_Activity 1_
Please render the records as a JSON list of strings, one string per line, with blank lines left out. Begin at the first line of the records and continue through the line containing "番組「In the SOOP B", including both ends.

_Extract provided_
-- Opening Marker --

Simulation of methylammonium tin iodide (CH3NH3SnI3) was done using the Quantum ESPRESSO Software package (QE) [42]. The Crystallographic Information Files of CH3NH3SnI3 were obtained from the Crystallography Open Database [43, 44] and Materials Project [45] which are free databases for crystal structures. The input files for QE were generated as described by the software manual [42]. The initial data for this simulation were generated through convergence tests on the structure done by self-consistent field (SCF) calculations to determine the convergence of the plane wave cut-off (ecutwfc), lattice parameters as well as the charge density cut-off (ecutrho) with the total energy. The ultrasoft pseudopotentials were employed with three different exchange–correlation (XC) functionals, i.e. Perdew, Burke and Ernzerhof (PBE) [46], Local Density Approximation (LDA) [47], and Perdew-Burke-Ernzerhof revised for solids (PBEsol) [48]. The ecutwfc and ecutrho were obtained through convergence tests as 50 with 450 Ry, 60 with 600 Ry and 70 with 490 Ry, for the LDA, PBE, and PBEsol functionals, respectively.

Brillouin zone sampling was performed as described by Hinuma et al. [49] and Setyawan and Curtarolo [50] for orthorhombic structures. The cell relaxation (cell optimization) was conducted as described by the Quantum ESPRESSO input file [42, 51] following the Broyden-Fletcher-Goldfarb-Shanno algorithm. The cell parameters and atomic positions of the structure were relaxed with each XC functional to a force convergence threshold of 1.0E-04 Ry/Bohr and energy convergence threshold of 1.0E-08 Ry which were enough to obtain a relaxed structure [42, 51]. Additionally, the ultrasoft pseudopotentials from QE database corresponding to the three exchange–correlation functionals (LDA, PBE, and PBEsol) were used for the band structures and density of states calculation.

-- Closing Marker --

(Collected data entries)
-- Opening Marker --

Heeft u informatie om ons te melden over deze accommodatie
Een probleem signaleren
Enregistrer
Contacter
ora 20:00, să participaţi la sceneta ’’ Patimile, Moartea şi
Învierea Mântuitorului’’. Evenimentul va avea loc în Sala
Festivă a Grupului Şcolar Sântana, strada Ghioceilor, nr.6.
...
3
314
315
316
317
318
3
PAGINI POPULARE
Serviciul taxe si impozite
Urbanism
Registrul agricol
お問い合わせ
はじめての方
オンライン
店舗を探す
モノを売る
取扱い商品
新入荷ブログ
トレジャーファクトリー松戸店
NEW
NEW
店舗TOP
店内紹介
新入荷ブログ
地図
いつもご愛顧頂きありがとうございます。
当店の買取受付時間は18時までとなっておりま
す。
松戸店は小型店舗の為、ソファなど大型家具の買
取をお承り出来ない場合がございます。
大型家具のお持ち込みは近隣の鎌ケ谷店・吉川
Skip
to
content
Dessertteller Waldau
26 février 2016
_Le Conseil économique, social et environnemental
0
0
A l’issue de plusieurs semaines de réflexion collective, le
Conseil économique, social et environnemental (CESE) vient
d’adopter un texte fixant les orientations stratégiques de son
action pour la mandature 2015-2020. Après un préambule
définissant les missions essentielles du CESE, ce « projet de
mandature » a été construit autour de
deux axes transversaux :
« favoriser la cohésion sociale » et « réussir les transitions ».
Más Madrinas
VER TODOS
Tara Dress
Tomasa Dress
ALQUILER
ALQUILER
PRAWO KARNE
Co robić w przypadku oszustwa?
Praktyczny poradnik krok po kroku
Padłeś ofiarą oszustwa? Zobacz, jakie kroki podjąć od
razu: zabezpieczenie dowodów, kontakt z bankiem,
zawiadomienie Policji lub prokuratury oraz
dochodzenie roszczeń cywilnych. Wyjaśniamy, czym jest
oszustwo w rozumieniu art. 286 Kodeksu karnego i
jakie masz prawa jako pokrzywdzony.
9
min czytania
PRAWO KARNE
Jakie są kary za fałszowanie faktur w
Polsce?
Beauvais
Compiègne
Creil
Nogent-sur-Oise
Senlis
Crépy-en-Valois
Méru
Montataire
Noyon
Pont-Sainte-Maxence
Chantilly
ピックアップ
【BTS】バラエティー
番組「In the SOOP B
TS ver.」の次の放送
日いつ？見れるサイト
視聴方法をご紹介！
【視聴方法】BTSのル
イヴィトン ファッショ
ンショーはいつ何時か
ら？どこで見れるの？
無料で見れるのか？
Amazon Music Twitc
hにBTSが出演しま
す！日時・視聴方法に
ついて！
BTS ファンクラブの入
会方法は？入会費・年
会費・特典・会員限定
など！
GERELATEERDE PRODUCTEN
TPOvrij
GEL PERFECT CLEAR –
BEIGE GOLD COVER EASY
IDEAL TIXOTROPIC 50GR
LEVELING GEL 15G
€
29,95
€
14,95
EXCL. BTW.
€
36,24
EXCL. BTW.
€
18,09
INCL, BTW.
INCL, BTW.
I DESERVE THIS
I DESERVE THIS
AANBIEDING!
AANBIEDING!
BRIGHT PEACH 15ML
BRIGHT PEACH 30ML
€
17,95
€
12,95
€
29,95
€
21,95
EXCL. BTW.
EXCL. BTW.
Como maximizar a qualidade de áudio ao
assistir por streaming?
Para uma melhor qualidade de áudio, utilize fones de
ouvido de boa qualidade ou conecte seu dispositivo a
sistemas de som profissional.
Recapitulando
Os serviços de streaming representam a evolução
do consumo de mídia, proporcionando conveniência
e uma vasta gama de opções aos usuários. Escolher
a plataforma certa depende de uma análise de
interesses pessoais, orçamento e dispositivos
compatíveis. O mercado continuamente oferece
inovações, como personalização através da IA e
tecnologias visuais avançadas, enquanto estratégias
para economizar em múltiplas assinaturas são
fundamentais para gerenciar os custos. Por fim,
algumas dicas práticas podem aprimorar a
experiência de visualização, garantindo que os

-- Closing Marker --

_Activity 2_
In the methylammonium tin iodide simulation passage, which algorithm did the cell relaxation follow?

_Response area 1_
[
  "Heeft u informatie om ons te melden over deze accommodatie",
  "Een probleem signaleren",
  "Enregistrer",
  "Contacter",
  "ora 20:00, să participaţi la sceneta ’’ Patimile, Moartea şi",
  "Învierea Mântuitorului’’. Evenimentul va avea loc în Sala",
  "Festivă a Grupului Şcolar Sântana, strada Ghioceilor, nr.6.",
  "...",
  "3",
  "314",
  "315",
  "316",
  "317",
  "318",
  "3",
  "PAGINI POPULARE",
  "Serviciul taxe si impozite",
  "Urbanism",
  "Registrul agricol",
  "お問い合わせ",
  "はじめての方",
  "オンライン",
  "店舗を探す",
  "モノを売る",
  "取扱い商品",
  "新入荷ブログ",
  "トレジャーファクトリー松戸店",
  "NEW",
  "NEW",
  "店舗TOP",
  "店内紹介",
  "新入荷ブログ",
  "地図",
  "いつもご愛顧頂きありがとうございます。",
  "当店の買取受付時間は18時までとなっておりま",
  "す。",
  "松戸店は小型店舗の為、ソファなど大型家具の買",
  "取をお承り出来ない場合がございます。",
  "大型家具のお持ち込みは近隣の鎌ケ谷店・吉川",
  "Skip",
  "to",
  "content",
  "Dessertteller Waldau",
  "26 février 2016",
  "_Le Conseil économique, social et environnemental",
  "0",
  "0",
  "A l’issue de plusieurs semaines de réflexion collective, le",
  "Conseil économique, social et environnemental (CESE) vient",
  "d’adopter un texte fixant les orientations stratégiques de son",
  "action pour la mandature 2015-2020. Après un préambule",
  "définissant les missions essentielles du CESE, ce « projet de",
  "mandature » a été construit autour de",
  "deux axes transversaux :",
  "« favoriser la cohésion sociale » et « réussir les transitions ».",
  "Más Madrinas",
  "VER TODOS",
  "Tara Dress",
  "Tomasa Dress",
  "ALQUILER",
  "ALQUILER",
  "PRAWO KARNE",
  "Co robić w przypadku oszustwa?",
  "Praktyczny poradnik krok po kroku",
  "Padłeś ofiarą oszustwa? Zobacz, jakie kroki podjąć od",
  "razu: zabezpieczenie dowodów, kontakt z bankiem,",
  "zawiadomienie Policji lub prokuratury oraz",
  "dochodzenie roszczeń cywilnych. Wyjaśniamy, czym jest",
  "oszustwo w rozumieniu art. 286 Kodeksu karnego i",
  "jakie masz prawa jako pokrzywdzony.",
  "9",
  "min czytania",
  "PRAWO KARNE",
  "Jakie są kary za fałszowanie faktur w",
  "Polsce?",
  "Beauvais",
  "Compiègne",
  "Creil",
  "Nogent-sur-Oise",
  "Senlis",
  "Crépy-en-Valois",
  "Méru",
  "Montataire",
  "Noyon",
  "Pont-Sainte-Maxence",
  "Chantilly",
  "ピックアップ",
  "【BTS】バラエティー",
  "番組「In the SOOP B"
]

_Response area 2_
The Broyden-Fletcher-Goldfarb-Shanno algorithm.